Find the string "there" in the data, then copy every line where it is found.

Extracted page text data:
※ ※ ※

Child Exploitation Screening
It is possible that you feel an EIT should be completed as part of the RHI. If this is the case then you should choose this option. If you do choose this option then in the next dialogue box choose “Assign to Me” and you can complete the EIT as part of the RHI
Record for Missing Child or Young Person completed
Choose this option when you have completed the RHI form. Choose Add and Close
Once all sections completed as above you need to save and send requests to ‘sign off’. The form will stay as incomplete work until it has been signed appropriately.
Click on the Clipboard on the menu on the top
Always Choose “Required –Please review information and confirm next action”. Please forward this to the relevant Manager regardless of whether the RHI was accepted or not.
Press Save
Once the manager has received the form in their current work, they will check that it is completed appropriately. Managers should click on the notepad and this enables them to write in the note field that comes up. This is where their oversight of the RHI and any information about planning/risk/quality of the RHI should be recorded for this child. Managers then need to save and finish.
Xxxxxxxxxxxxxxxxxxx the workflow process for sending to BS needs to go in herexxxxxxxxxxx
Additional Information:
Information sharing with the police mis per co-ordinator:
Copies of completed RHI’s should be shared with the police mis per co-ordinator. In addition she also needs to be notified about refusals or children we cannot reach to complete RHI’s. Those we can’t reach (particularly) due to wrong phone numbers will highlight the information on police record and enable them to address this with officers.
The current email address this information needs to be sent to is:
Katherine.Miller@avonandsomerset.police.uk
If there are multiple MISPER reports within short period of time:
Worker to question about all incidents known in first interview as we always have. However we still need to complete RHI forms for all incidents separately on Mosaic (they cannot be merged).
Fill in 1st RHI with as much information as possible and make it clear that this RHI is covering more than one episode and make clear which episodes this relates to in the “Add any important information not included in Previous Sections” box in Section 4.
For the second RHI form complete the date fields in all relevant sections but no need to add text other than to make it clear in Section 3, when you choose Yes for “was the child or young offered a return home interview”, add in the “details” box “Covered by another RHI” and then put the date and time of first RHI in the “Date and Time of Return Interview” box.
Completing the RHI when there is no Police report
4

※ ※ ※

> Task solution:
If there are multiple MISPER reports within short period of time:
Completing the RHI when there is no Police report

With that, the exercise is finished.